**Provided entries**

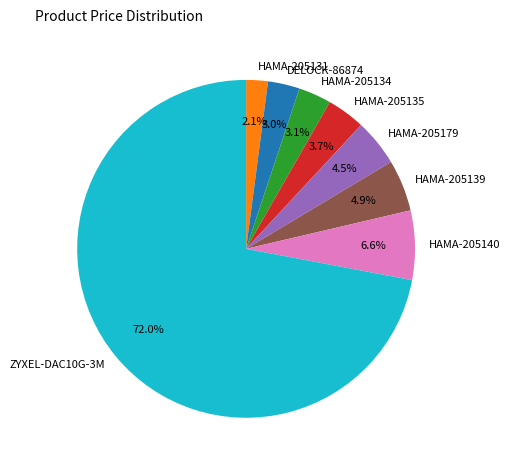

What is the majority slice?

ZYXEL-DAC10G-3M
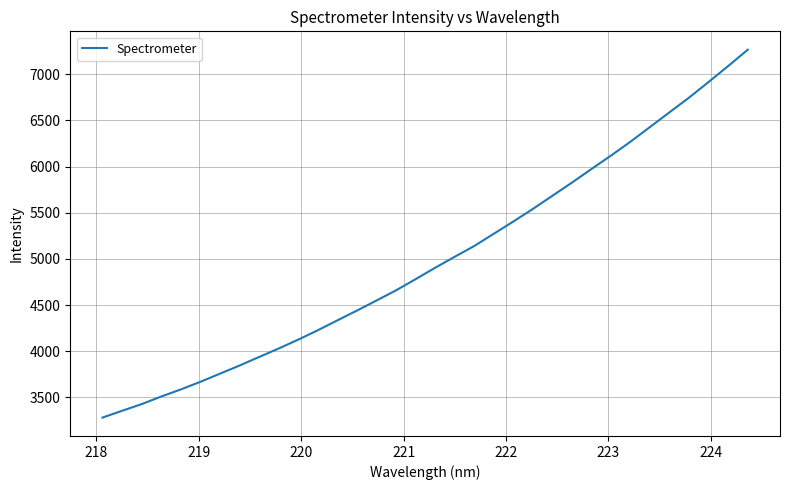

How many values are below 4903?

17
==
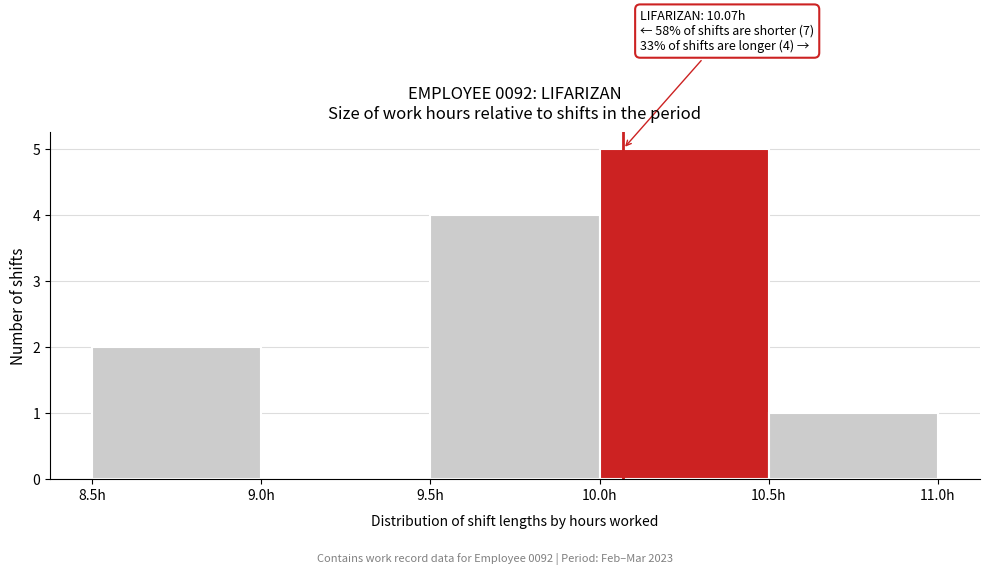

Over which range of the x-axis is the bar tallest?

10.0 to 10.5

**What this task involves**
Copy the items verbatim, beginning at the line that contains "Over which range" and stopping after the line that contains "10.0 to 10.5".

**Reply**
Over which range of the x-axis is the bar tallest?

10.0 to 10.5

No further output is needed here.